An extension of the problem is you don't always know with exact certainty how long the "bounce" process took (i.e. the time taken for the onboard computer to receive the ping, process it, trigger a transmission back). Even if you know with certainty how many cpu cycles that took, you're timing is based on the clock frequency of the onboard cpu, which isn't accurate enough either.
"
Even if you know with certainty how many cpu cycles that took, you're timing is based on the clock frequency of the onboard cpu, which isn't accurate enough either.
"
Then you don't base the delay on the CPU cycles of the CPU clock. You use the CPU to put the reply into a buffer, but use the atomic clock as a timer to decide when to release the buffer to the transmitter.

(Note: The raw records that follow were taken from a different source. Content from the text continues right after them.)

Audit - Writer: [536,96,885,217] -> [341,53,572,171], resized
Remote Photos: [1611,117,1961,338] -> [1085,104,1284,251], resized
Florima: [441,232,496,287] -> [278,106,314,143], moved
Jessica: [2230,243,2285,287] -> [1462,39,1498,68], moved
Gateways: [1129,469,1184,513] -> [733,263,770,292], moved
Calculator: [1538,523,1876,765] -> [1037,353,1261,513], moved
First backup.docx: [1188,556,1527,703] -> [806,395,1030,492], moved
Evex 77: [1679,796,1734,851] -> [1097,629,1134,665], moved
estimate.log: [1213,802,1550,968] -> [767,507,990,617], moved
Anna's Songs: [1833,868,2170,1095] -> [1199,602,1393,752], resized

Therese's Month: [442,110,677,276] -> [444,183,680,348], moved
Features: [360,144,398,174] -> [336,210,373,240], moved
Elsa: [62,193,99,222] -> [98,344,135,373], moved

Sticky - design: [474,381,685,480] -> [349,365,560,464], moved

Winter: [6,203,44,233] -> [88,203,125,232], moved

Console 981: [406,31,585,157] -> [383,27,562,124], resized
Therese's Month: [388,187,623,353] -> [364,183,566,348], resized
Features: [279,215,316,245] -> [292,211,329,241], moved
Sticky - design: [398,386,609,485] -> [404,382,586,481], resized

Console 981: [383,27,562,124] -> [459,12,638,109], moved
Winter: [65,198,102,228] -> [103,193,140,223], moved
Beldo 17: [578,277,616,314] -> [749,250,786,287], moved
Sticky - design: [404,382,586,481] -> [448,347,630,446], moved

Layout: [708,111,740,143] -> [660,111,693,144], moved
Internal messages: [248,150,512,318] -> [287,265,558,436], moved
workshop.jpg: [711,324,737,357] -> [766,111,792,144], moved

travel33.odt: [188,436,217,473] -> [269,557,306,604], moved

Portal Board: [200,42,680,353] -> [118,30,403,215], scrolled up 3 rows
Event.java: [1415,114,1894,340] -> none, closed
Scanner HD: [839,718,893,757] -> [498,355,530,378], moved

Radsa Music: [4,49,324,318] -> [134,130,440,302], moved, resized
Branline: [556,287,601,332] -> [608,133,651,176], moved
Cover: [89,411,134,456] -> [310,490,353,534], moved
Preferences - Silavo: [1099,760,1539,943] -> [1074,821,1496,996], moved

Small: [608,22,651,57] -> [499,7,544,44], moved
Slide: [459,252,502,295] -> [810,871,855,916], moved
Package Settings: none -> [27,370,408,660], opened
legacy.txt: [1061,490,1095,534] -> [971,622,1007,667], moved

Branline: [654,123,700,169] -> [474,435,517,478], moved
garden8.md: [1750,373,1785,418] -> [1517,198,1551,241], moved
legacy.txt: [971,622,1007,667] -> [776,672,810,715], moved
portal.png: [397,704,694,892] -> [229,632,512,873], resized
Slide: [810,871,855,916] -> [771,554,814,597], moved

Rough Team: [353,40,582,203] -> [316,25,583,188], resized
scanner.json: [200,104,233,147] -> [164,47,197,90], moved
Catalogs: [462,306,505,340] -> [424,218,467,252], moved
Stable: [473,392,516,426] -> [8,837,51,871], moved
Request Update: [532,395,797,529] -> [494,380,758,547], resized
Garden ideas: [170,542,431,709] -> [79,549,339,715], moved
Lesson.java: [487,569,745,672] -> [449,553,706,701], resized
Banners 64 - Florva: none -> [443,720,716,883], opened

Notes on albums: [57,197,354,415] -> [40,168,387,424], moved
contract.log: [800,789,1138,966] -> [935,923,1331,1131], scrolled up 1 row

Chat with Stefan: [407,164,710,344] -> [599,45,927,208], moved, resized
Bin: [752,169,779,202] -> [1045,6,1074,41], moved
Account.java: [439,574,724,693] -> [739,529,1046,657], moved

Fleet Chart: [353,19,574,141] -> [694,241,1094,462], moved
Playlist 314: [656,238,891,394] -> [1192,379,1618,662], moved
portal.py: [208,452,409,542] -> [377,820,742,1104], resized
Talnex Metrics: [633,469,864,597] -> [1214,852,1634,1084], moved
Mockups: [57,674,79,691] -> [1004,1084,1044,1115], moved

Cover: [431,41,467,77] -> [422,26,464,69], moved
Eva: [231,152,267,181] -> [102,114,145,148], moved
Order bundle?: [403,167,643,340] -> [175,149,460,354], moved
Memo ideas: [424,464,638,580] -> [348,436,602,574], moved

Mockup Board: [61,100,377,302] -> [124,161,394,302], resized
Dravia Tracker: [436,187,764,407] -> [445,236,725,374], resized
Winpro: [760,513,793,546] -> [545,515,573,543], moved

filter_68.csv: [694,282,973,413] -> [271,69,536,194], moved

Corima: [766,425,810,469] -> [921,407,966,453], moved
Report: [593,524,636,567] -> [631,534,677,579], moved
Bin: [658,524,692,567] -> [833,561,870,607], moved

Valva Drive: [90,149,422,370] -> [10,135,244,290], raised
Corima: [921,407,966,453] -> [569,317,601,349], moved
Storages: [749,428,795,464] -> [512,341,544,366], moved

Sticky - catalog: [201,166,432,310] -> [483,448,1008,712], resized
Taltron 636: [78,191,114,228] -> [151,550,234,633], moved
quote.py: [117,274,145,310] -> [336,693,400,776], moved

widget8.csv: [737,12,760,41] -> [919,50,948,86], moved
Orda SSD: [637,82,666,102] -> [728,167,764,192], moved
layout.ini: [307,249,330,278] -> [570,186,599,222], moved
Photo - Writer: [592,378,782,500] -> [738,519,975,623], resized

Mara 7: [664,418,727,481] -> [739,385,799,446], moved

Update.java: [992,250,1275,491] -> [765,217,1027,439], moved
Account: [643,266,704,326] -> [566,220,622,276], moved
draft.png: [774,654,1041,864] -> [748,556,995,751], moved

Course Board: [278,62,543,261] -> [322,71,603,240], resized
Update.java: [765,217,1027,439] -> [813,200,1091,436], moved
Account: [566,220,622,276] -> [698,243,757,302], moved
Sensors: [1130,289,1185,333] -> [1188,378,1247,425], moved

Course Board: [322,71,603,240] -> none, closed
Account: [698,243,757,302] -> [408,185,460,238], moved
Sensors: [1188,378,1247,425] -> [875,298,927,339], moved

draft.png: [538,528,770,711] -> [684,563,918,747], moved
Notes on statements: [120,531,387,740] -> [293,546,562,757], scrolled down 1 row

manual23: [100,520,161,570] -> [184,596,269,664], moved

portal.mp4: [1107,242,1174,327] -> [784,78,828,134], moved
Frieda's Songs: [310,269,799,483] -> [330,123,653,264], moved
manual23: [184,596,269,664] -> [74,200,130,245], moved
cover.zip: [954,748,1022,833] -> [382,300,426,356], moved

Or have a dedicated CPU (or hardware state machine) for handling pings, which has its clock derived from the on-board atomic clock instead of a normal Xtal oscillator.
Then you make sure that's not in the loop: either you simply replay the signal you got via some fixed delay with no hairy digital processing at all, or you read the reply into a buffer which you then read & transmit from using an accurate-enough clock (not the CPU clock probably) timing from the moment the signal was received.
No computers involved in the round trip measurement. Deep Space spacecraft fly what's known as a coherent transponder. It takes the input signal (e.g. at 7.15 GHz) and generates an output signal at precisely 880/749 * input frequency (usually around 8.45 GHz). Or, at X band up (7.15) and Ka-band down (at ~32 GHz) or other combinations. On the ground, the phase of the received signal is compared with a reference from a hydrogen maser which was used to generate the transmitted signal. Typically, over a path to, say, Jupiter, the time delay (and hence the range) can be resolved on the order of cm, and the range rate (Doppler) to mm/s. That is, on a billion kilometer path (1e12 meters), phase changes corresponding to a few cm can be measured - call it 1 part in 1E14.
The time delay through the transponder and the rest of the radio system is measured on the ground, before launch, over temperature, so that factor can be taken into account.